##### 対象テキスト #####

セッション情報 口演

胃癌 基礎2

タイトル O-285:

ガストリントランスジェニックマウスを用いた茶カテキンによる胃発癌予防効果の検討

演者 大野 崇(福井大学消化器内科)
共同演者 大谷 昌弘(福井大学消化器内科), 松田 秀岳(福井大学消化器内科), 根本 朋幸(福井大学消化器内科), 須藤 弘之(福井大学消化器内科), 中本 安成(福井大学消化器内科)
抄録 【目的】茶カテキンはフラボノイドの一種であり,抗菌,抗酸化,抗腫瘍,肥満抑制といった様々な生理活性作用が認められている.疫学的検討では緑茶高消費量群において胃癌発症のリスクが低下するという報告もあるが,未だ一定の見解は得られてはいない.In vitroにおける検討では茶カテキンは様々な細胞においてIFN-γなどの炎症性サイトカインの発現抑制効果や細胞増殖抑制作用が認められており,またラットを用いたMNNG誘導化学胃発癌モデルにおいても抗腫瘍効果が報告されている.今回,我々は自然経過で胃炎と胃癌を発症するガストリントランスジェニック(INS-GAS)マウスを用いて,茶カテキン長期投与による胃炎と発癌に対する予防効果に関して免疫病理学的検討を行った.【方法】雄INS-GASマウスに対して生後9週より緑茶抽出物を2000ppm.の濃度で飲用水に溶解して継続投与した.投与開始後4週と28週に解剖を行い,半定量的scaleを用いた病理組織学的検討(inflamation,dysplasia)と炎症性サイトカイン(IFN-γ,TNF-α,IL-1β)のmRNA発現量をreal-time PCR法にて評価した.また,Ki-67免疫染色を行い,胃粘膜上皮における細胞増殖能について検討した.【成績】カテキン投与群の体重は非投与群と比較して4週後および28週後に有意に低下していた(p<0.01).病理組織学的検討ではinflamatory scoreは有意差を認めなかったが,dysplasia scoreがカテキン投与群において有意に低値であった(28週:カテキン群平均2.44 vs.非投与群平均1.69;p=0.0255).また,IFN-γのmRNAレベルは4週後の時点で有意に低下しており(p<0.01),28週においても低下傾向を認めた(p=0.052).TNF-α,IL-1βに関しては差を認めなかった.Ki-67免疫染色ではカテキンの投与群において陽性細胞数が低い傾向が認められた.【結論】INS-GASマウスにおいて,茶カテキンはINF-γ発現の低下や細胞増殖能の抑制により,胃発癌に対して予防的に作用する可能性が考えられた.

#####

対象テキストでは、雄INS-GASマウスに緑茶抽出物をどの濃度で、どのような方法で投与したか。

##### 抽出データ #####

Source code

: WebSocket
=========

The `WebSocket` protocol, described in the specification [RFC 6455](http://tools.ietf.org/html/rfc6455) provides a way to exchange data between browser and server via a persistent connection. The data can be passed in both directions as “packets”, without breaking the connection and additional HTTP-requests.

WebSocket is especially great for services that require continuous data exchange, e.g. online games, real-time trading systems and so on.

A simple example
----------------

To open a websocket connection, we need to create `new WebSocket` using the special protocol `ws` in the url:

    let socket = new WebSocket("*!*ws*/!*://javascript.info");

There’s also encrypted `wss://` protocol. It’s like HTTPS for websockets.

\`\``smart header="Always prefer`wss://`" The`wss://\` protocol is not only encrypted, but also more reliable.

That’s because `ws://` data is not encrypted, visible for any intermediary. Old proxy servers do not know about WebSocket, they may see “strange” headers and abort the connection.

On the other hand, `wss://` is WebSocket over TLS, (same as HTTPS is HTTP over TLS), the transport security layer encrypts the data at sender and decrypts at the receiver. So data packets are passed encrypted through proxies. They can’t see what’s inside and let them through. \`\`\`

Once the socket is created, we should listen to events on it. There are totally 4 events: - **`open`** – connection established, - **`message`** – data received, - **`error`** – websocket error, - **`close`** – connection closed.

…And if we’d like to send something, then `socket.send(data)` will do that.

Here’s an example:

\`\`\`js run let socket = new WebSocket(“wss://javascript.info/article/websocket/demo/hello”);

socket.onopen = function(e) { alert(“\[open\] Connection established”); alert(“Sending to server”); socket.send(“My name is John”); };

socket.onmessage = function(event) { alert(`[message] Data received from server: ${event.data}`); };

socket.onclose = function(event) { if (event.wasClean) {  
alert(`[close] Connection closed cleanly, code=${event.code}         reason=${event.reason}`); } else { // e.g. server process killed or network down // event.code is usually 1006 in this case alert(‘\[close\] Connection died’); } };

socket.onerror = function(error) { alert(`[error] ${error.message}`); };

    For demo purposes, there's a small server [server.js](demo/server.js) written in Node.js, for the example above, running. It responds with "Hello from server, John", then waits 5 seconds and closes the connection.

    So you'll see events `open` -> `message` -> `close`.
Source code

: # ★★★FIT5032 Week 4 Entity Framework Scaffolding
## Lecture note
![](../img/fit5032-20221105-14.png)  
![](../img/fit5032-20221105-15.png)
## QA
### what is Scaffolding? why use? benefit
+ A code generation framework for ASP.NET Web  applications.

#####

• _解答_:
2000ppmの濃度で飲用水に溶解し、継続して投与した。